In that case, the Federal Circuit decision does not appear to square with Alice.
At the same time, the Markman Hearing construction of the term “enhancement” to mean “apply a number of field enhancements in a distributed fashion” may have snatched the claims of Amdocs from the jaws of patent ineligibility defeat by introducing a computer improving feature into the claim arguably not found in the claims in Alice (i.e., ‘distributed’ means that the network usage records are processed close to their sources before being transmitted to a centralized manager. Op at 22.)
The foregoing provides practitioners with two take-aways. The first is that the claims in Amdocs either lie on the edge of patent eligibility or are patent ineligible, as the claims in Alice were found to be by the Supreme Court.
The second is that the limitation on the term “enhancement” that was introduced during the Markman Hearing is what likely tipped the scales toward patent eligibility in this case. Whether or not the decision in Amdocs withstands an appellate challenge, Amdocs shows how introducing patent eligible limitations into a claim at a Markman Hearing may turn a prima facie patent ineligible claim into patent eligible subject matter.
Judge Reyna dissented on the grounds that the majority imported teachings of the specification not recited in the claims. “The inquiry is not whether the specifications disclose a patent eligible system, but whether the claims are directed to a patent ineligible concept.” See Dissent at 12. Judge Reyna’s comments are a recurring criticism of many § 101 decisions.
The parties may be planning on petitioning for en banc review by the Federal Circuit.

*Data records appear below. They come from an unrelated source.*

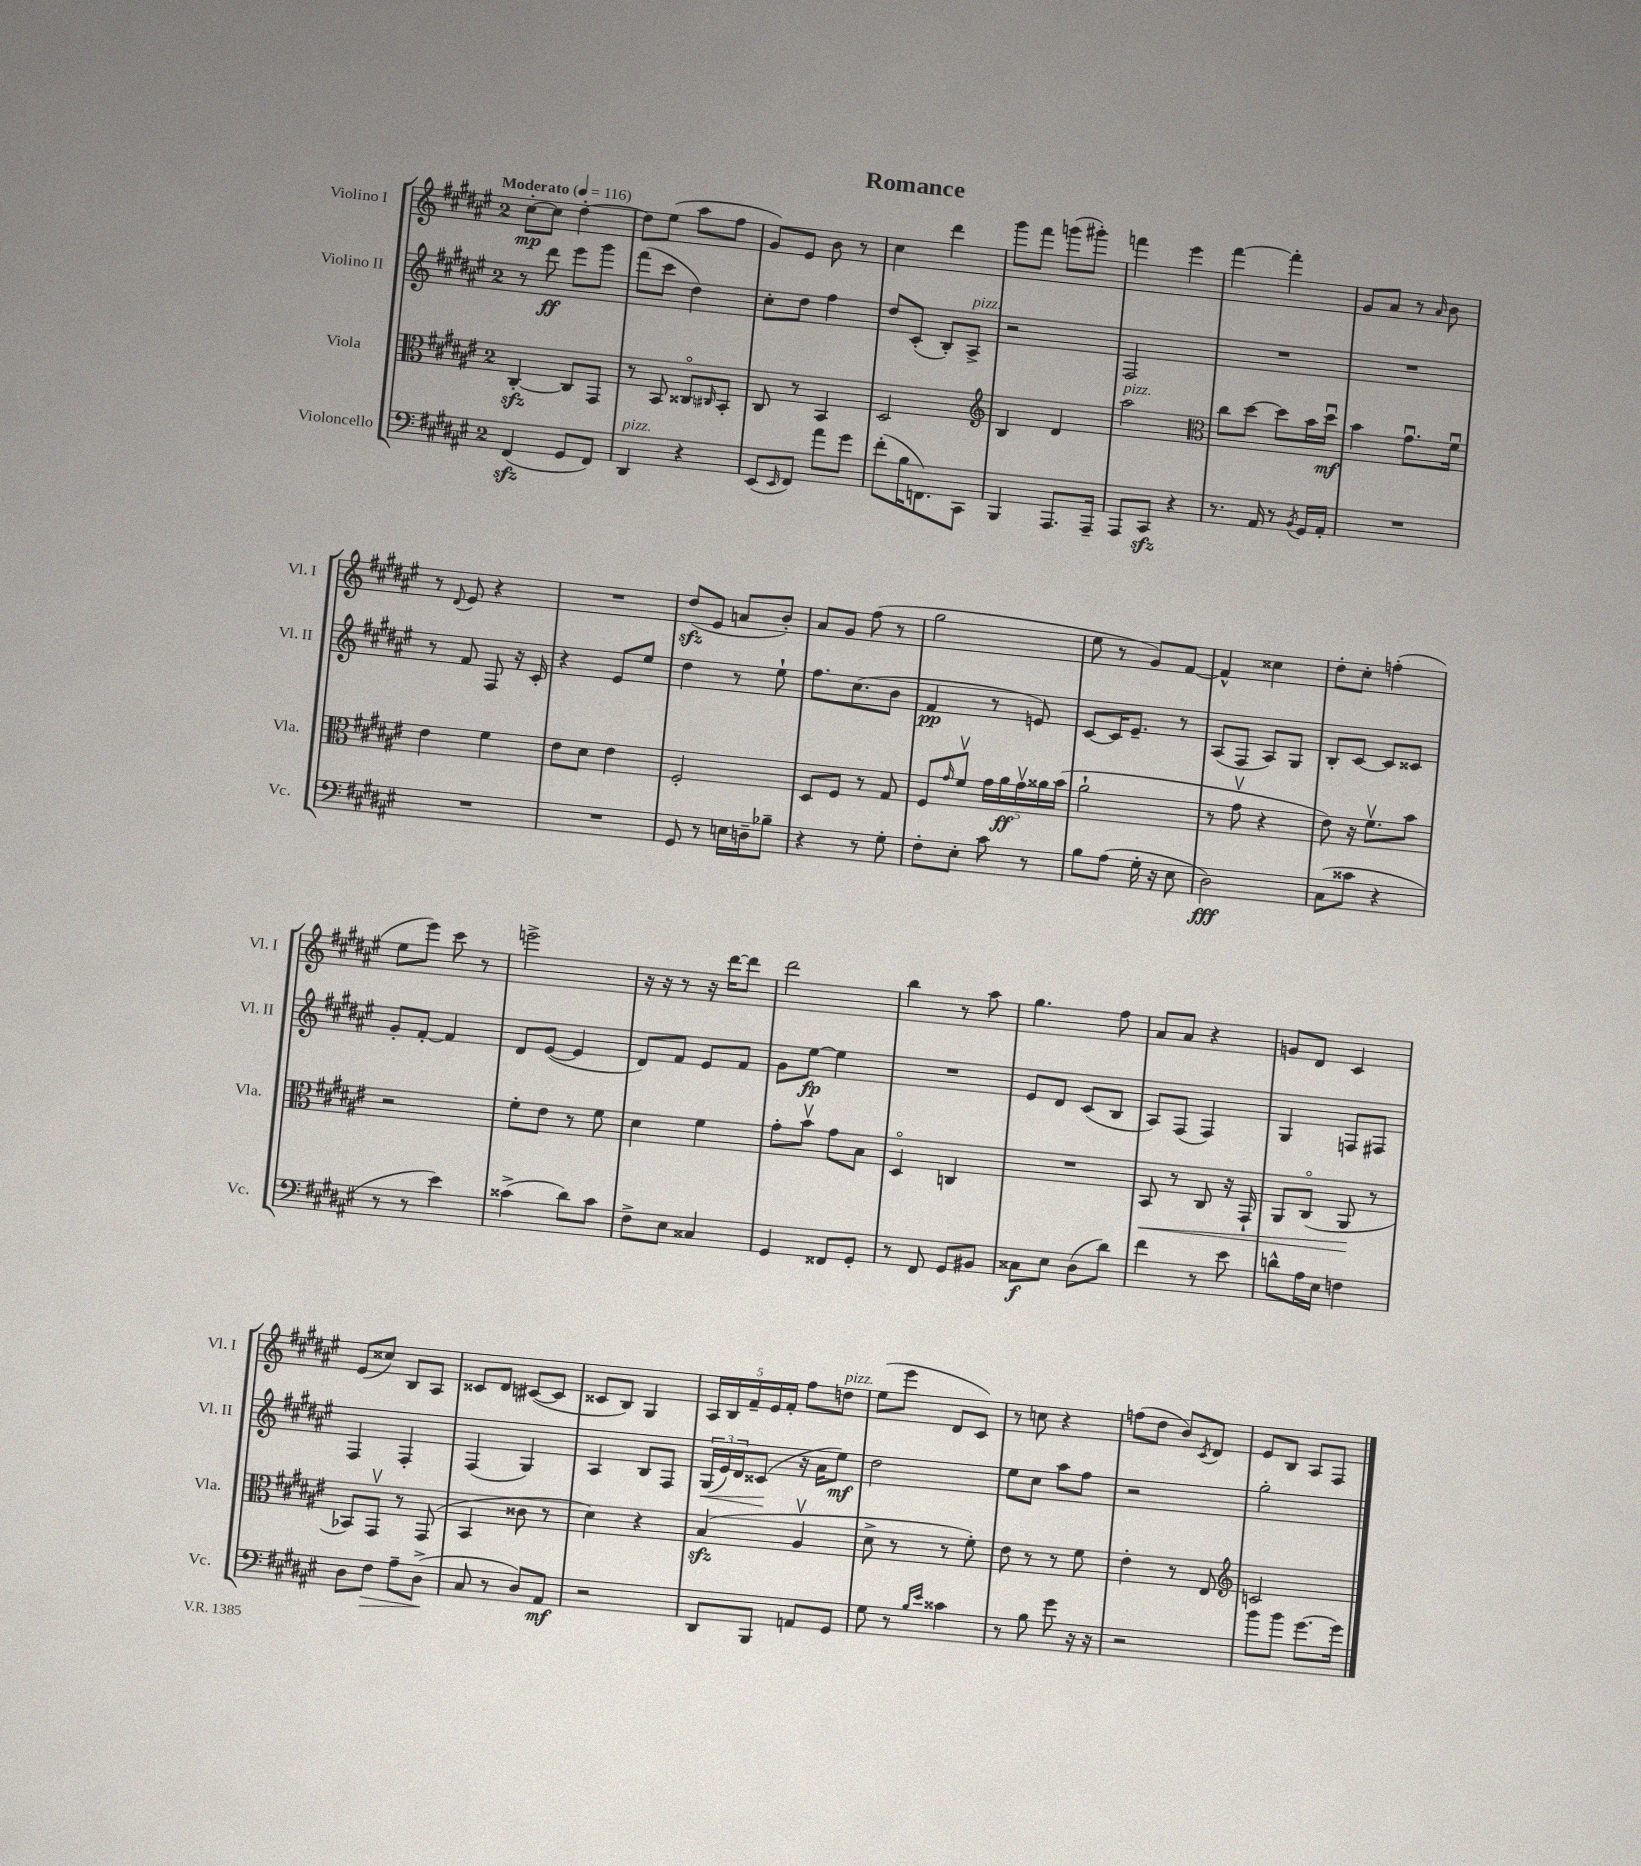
\header { title = "Romance" }
<<
\new StaffGroup <<
\new Staff = "s0" \with { instrumentName = "Violino I" shortInstrumentName = "Vl. I" } {
    \clef treble \key fis \major \once \override Staff.TimeSignature.style = #'single-digit \time 2/4 \tempo "Moderato" 4 = 116
    cis''8~-.\mp cis''8 dis''4~-. |
    dis''8 eis''8( ais''8 fis''8 |
    gis'8) eis'8 b'8 r8 |
    cis''4 dis'''4 |
    gis'''8 fis'''8 g'''8( gis'''8-.) |
    f'''4 eis'''4 |
    fis'''4~ fis'''4-. |
    gis'8 ais'8 r8 \grace { ais'16 } b'8 |
    r8 \appoggiatura { dis'8 } eis'8 r4 |
    R2 |
    dis''8\sfz( eis'8 a'8 b'8-.) |
    ais'8 gis'8 fis''8( r8 |
    gis''2 |
    eis''8 r8 gis'8) fis'8~ |
    fis'4-^ cisis''4 |
    dis''8-. cis''8-. f''4-.( |
    eis''8 eis'''8) cis'''8 r8 |
    e'''2-> |
    r16 r16 r8 r16 dis'''16~ dis'''8 |
    dis'''2 |
    b''4 r8 ais''8 |
    gis''4. fis''8 |
    ais'8 ais'8 r4 |
    g'8 dis'8 cis'4 |
    eis'8( cisis''8) b8 ais8 |
    cisis'8 dis'8 cis'8~( cis'8 |
    cisis'8 b8) gis4 |
    \tuplet 5/4 { ais16 b16 fis'16-- eis'16 fis'16-. } fis''8 d''8^\markup { \italic "pizz." } |
    eis''8( eis'''8 dis'8 cis'8) |
    r8 c''8 r4 |
    f''8( dis''8 b'8) \acciaccatura { cis'8 } dis'8 |
    eis'8 b8 ais8 fis8 \bar "|." |
}
\new Staff = "s1" \with { instrumentName = "Violino II" shortInstrumentName = "Vl. II" } {
    \clef treble \key fis \major \once \override Staff.TimeSignature.style = #'single-digit \time 2/4
    r8 dis'''8\ff eis'''8 gis'''8 |
    fis'''8( cis'''8 dis''4) |
    cis''8-. dis''8 fis''4 |
    dis''8 cis'8-.( b8-.) ais8->^\markup { \italic "pizz." } |
    r2 |
    fis2 |
    R2 |
    R2 |
    r8 fis'8 fis8 r16 cis'16-. |
    r4 eis'8 eis''8 |
    dis''4 r8 eis''8-! |
    fis''8. cis''8.( b'8 |
    fis'4\pp r8 e'8) |
    cis'8~ cis'16 eis'8.-- r8 |
    ais8( fis8 ais8) gis8 |
    b8-. cis'8~ cis'8 cisis'8 |
    gis'8-. fis'8~-. fis'4 |
    dis'8 eis'8~( eis'4 |
    dis'8) fis'8 eis'8 fis'8 |
    gis'8 eis''8~\fp eis''4 |
    R2 |
    eis'8 dis'8 cis'8( b8 |
    ais8) fis8( fis4) |
    gis4 f8 fis8 |
    fis4 fis4-. |
    fis4( gis4) |
    ais4 b8 fis8 |
    \tuplet 3/2 { gis16\<( eis'16) dis'16 } cisis'8\!( r16 ais'16 eis''8\mf) |
    dis''2 |
    eis''8 cis''8 ais''8 fis''8 |
    r2 |
    gis''2-. \bar "|." |
}
\new Staff = "s2" \with { instrumentName = "Viola" shortInstrumentName = "Vla." } {
    \clef alto \key fis \major \once \override Staff.TimeSignature.style = #'single-digit \time 2/4
    cis4~-.\sfz cis8 gis,8 |
    r8 b,8 cisis8\flageolet \grace { cis16 } b,8-. |
    cis8 r8 b,4 |
    dis2 |
    \clef treble b4 dis'4 |
    ais''2^\markup { \italic "pizz." } |
    \clef alto cis''8 dis''8~ dis''8 b'16 dis''16\downbow\mf |
    b'4 gis'8.\downbow fis'16\downbow |
    eis'4 fis'4 |
    eis'8 dis'8 eis'4 |
    fis2-. |
    dis8 fis8 r8 gis8 |
    fis8 \grace { gis'16 } fis'8\upbow \tuplet 5/4 { gis'16 ais'16\ff gis'16\upbow aisis'16 b'16( } |
    ais'2-! |
    r8 gis'8\upbow r4 |
    eis'8) r16 fis'8.\upbow b'8 |
    r2 |
    fis'8-. eis'8 r8 fis'8 |
    dis'4 fis'4 |
    gis'8-. b'8\upbow gis'8 b8 |
    dis4\flageolet c4 |
    R2 |
    b,8\< r8 cis8 r16 gis,16-! |
    ais,8 cis8\flageolet( ais,8\! r8 |
    bes,8) gis,8\upbow r8 gis,8( |
    b,4 cisis'8 r8 |
    dis'4) r4 |
    b4\sfz( ais4\upbow |
    dis'8-> r8 r8 fis'8-.) |
    eis'8 r8 r8 fis'8 |
    eis'4-. r8 eis8 |
    \clef treble c'2 \bar "|." |
}
\new Staff = "s3" \with { instrumentName = "Violoncello" shortInstrumentName = "Vc." } {
    \clef bass \key fis \major \once \override Staff.TimeSignature.style = #'single-digit \time 2/4
    fis,4\sfz( gis,8 fis,8) |
    dis,4^\markup { \italic "pizz." } r4 |
    eis,8( \grace { eis,16 } fis,8) ais'8 gis'8 |
    fis'8-.( b16 f,8.) cis,8 |
    b,,4 ais,,8. ais,,16-- |
    ais,,8 cis,8\sfz r4 |
    r8. ais,16 r8 \acciaccatura { b,8 } gis,16 ais,16-. |
    R2 |
    R2 |
    R2 |
    gis,8 r8 e16 d16-- bes8-- |
    r4 r8 gis8-. |
    fis8-. eis8-. cis'8 r8 |
    b8 ais8( gis16-. r16 eis8 |
    dis2\fff) |
    cis8( cisis'8 r4 |
    r8 r8 eis'4) |
    cisis'4->( dis'8) cisis'8 |
    fis8-> eis8 cisis4 |
    gis,4 fisis,8 gis,8-. |
    r8 fis,8 gis,8 bis,8 |
    cisis8\f eis8 dis8( dis'8) |
    fis'4 r8 eis'8 |
    d'8-^ ais16 eis16 f4 |
    dis8 fis8\> ais8-- dis8->\!( |
    cis8 r8 dis8) ais,8\mf |
    r2 |
    dis,8 b,,8 a,8 gis,8 |
    gis8 r8 \grace { b16 eis'16 } cisis'4 |
    r8 b8 gis'8 r16 r16 |
    r2 |
    b'8 b'8 gis'8.~ gis'16 \bar "|." |
}
>>
>>
\layout { \context { \Score \remove "Bar_number_engraver" } }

Should it continue further, a higher appeal of the Amdocs decision would provide the Supreme Court with an excellent opportunity to fine tune the framework of Alice, particularly with respect to what makes a concept a “patent-ineligible concept” and when do recitations “transform the claim into a patent-eligible application.”
It may also create one more opportunity for the Court to reconsider the alternative tests proffered by the patent community for determining patent eligibility such as the physical or virtual links test.